Interspeech 2018 Low Resource Automatic Speech Recognition Challenge for Indian Languages

  • Brij Mohan Lal Srivastava ,
  • ,
  • ,
  • Rupesh Kumar Mehta ,
  • Krishna Doss Mohan ,
  • Pallavi Matani ,
  • Sandeepkumar Satpal ,
  • Kalika Bali ,
  • Radhakrishnan Srikanth ,
  • Niranjan Nayak

SLTU |

India has more than 1500 languages, with 30 of them spoken by more than one million native speakers. Most of them are low-resource and could greatly benefit from speech and language technologies. Building speech recognition support for these low-resource languages requires innovation in handling constraints on data size, while also exploiting the unique properties and similarities among Indian languages.
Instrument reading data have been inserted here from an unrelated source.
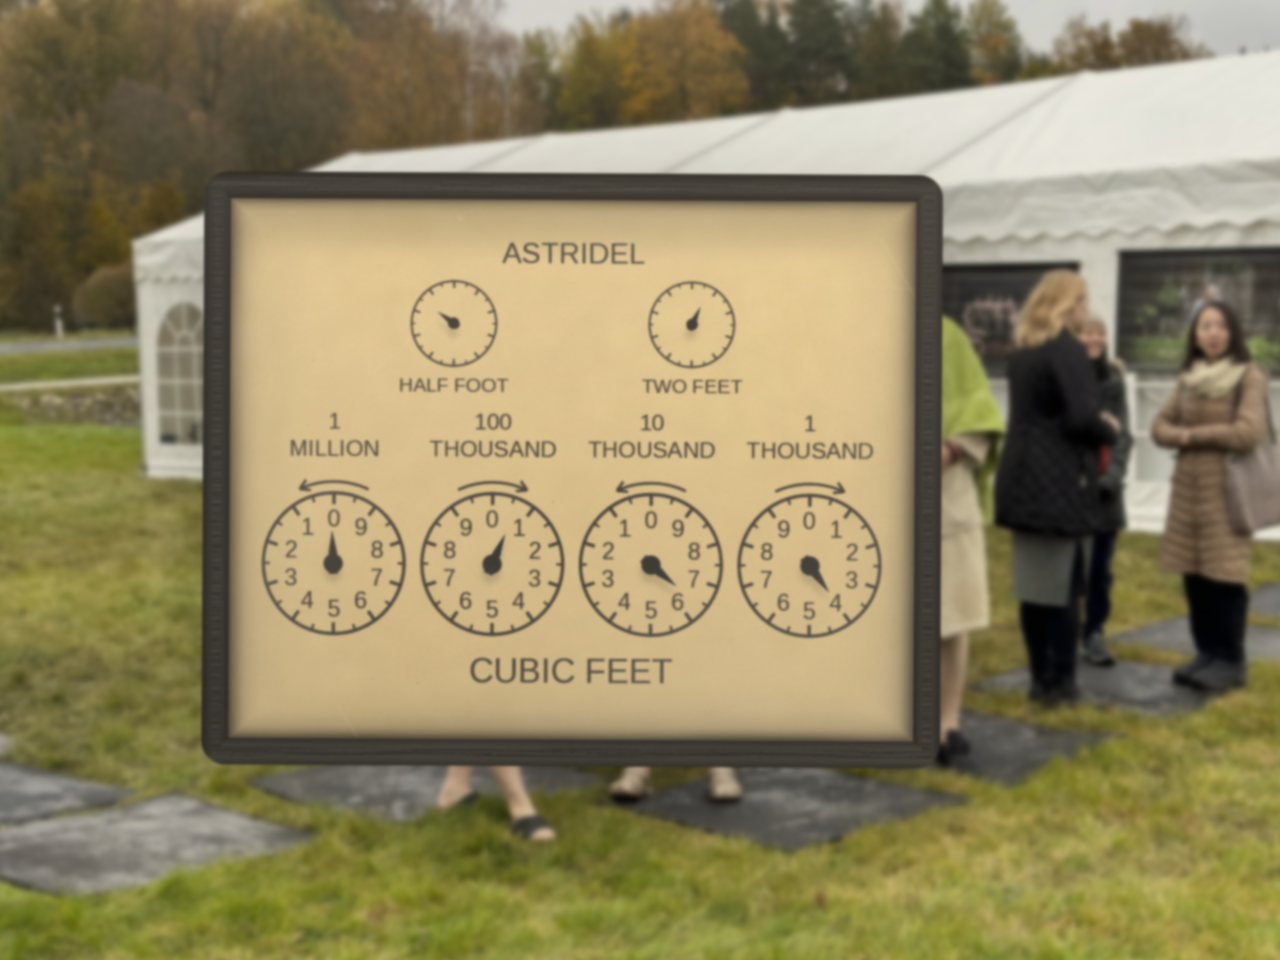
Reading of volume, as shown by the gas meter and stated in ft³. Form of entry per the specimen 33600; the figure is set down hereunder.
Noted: 6400
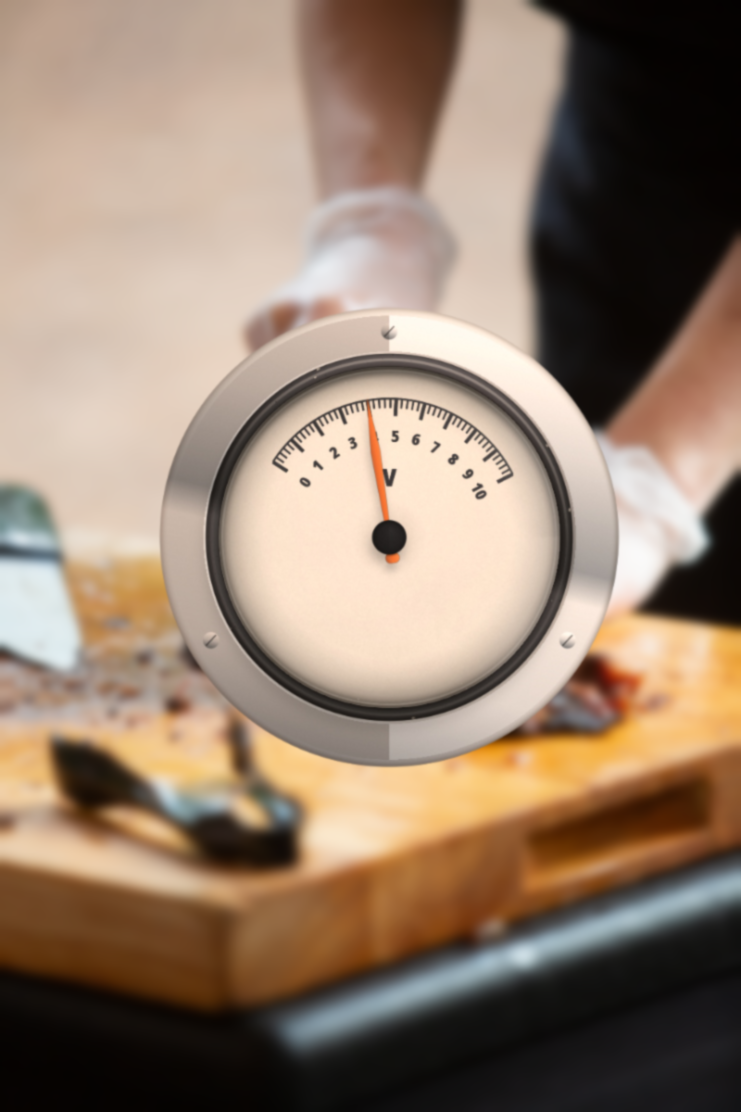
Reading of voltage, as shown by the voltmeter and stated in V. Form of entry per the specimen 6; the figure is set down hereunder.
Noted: 4
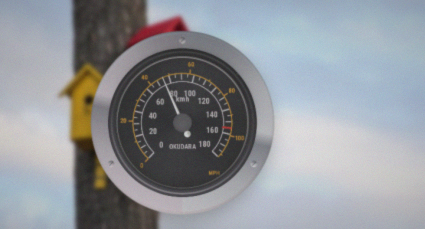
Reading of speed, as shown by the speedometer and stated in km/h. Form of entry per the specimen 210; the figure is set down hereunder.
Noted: 75
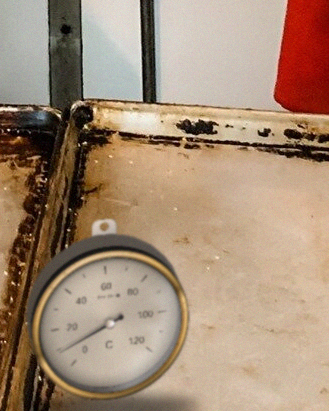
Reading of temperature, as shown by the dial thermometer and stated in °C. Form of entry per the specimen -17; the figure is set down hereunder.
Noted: 10
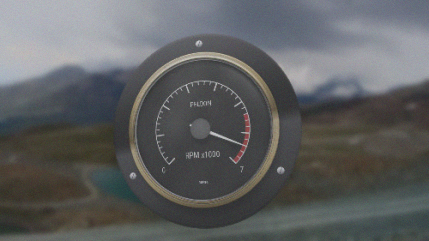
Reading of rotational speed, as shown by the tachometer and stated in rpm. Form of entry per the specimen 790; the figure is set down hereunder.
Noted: 6400
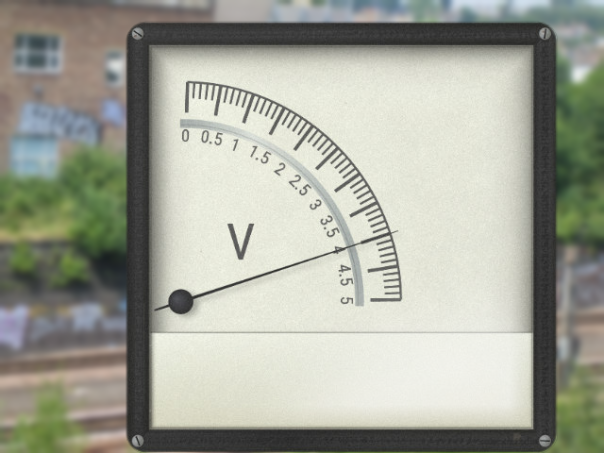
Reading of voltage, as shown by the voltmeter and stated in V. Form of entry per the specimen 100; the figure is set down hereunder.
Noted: 4
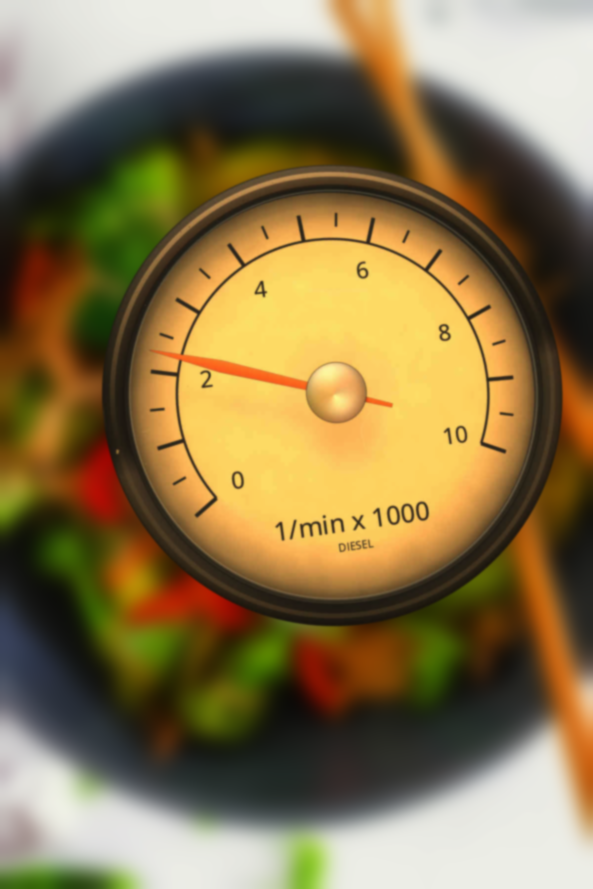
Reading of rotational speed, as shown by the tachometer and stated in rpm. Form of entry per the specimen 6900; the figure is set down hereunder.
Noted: 2250
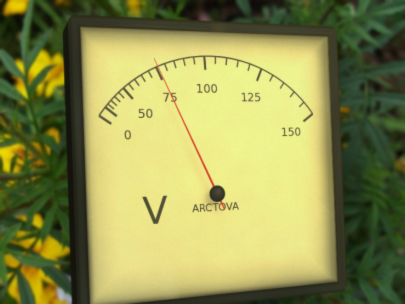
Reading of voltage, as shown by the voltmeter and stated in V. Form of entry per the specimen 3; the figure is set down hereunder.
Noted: 75
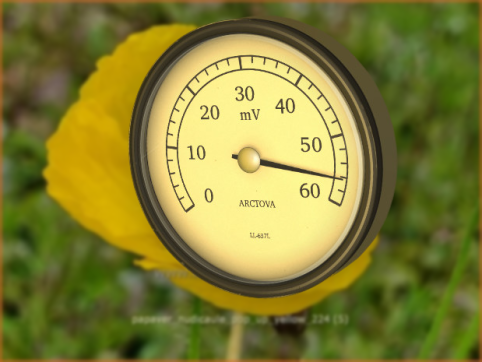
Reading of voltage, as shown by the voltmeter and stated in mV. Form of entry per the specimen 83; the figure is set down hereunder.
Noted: 56
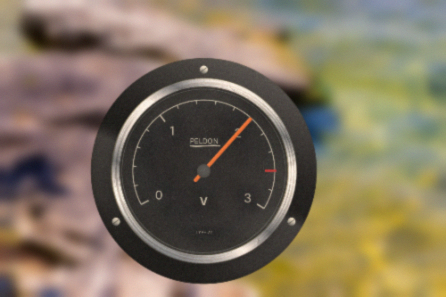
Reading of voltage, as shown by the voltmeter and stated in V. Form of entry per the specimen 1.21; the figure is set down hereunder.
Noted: 2
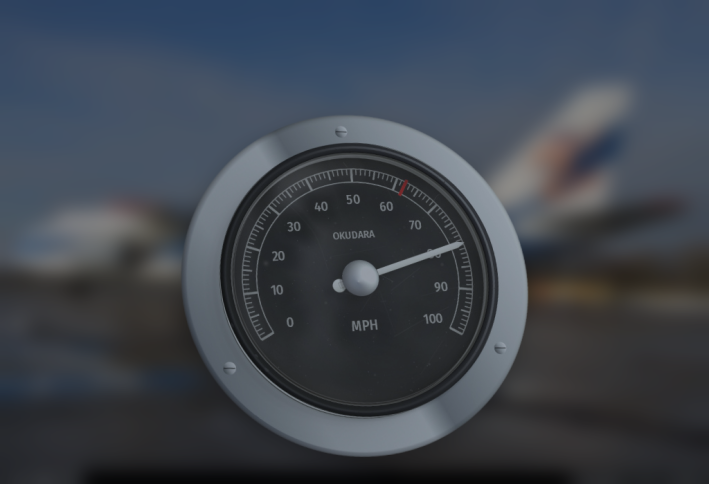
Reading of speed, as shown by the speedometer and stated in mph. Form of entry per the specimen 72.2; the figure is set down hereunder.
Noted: 80
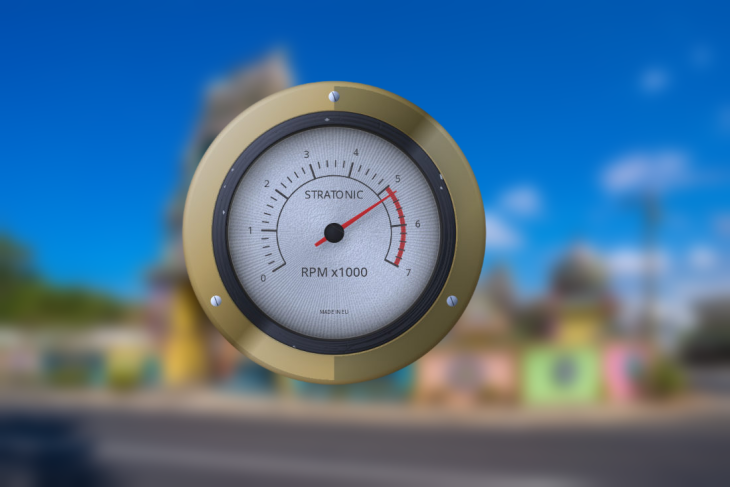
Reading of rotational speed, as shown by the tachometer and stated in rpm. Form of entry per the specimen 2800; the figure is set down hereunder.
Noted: 5200
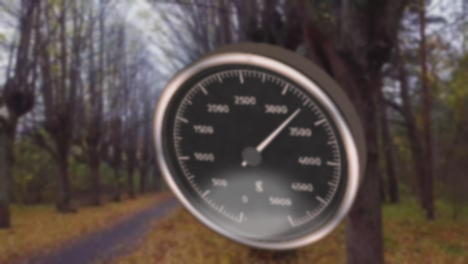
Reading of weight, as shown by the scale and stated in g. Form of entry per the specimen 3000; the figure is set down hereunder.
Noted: 3250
With this goal, we organized a low-resource Automatic Speech Recognition challenge for Indian languages as part of Interspeech 2018. We released 50 hours of speech data with transcriptions for Tamil, Telugu and Gujarati, amounting to a total of 150 hours. Participants were required to only use the data we released for the challenge to preserve the low-resource setting, however, they were not restricted to work on any particular aspect of the speech recognizer. We received 109 submissions from 18 research groups and evaluated the systems in terms of Word Error Rate on a blind test set. In this paper we summarize the data, approaches and results of the challenge.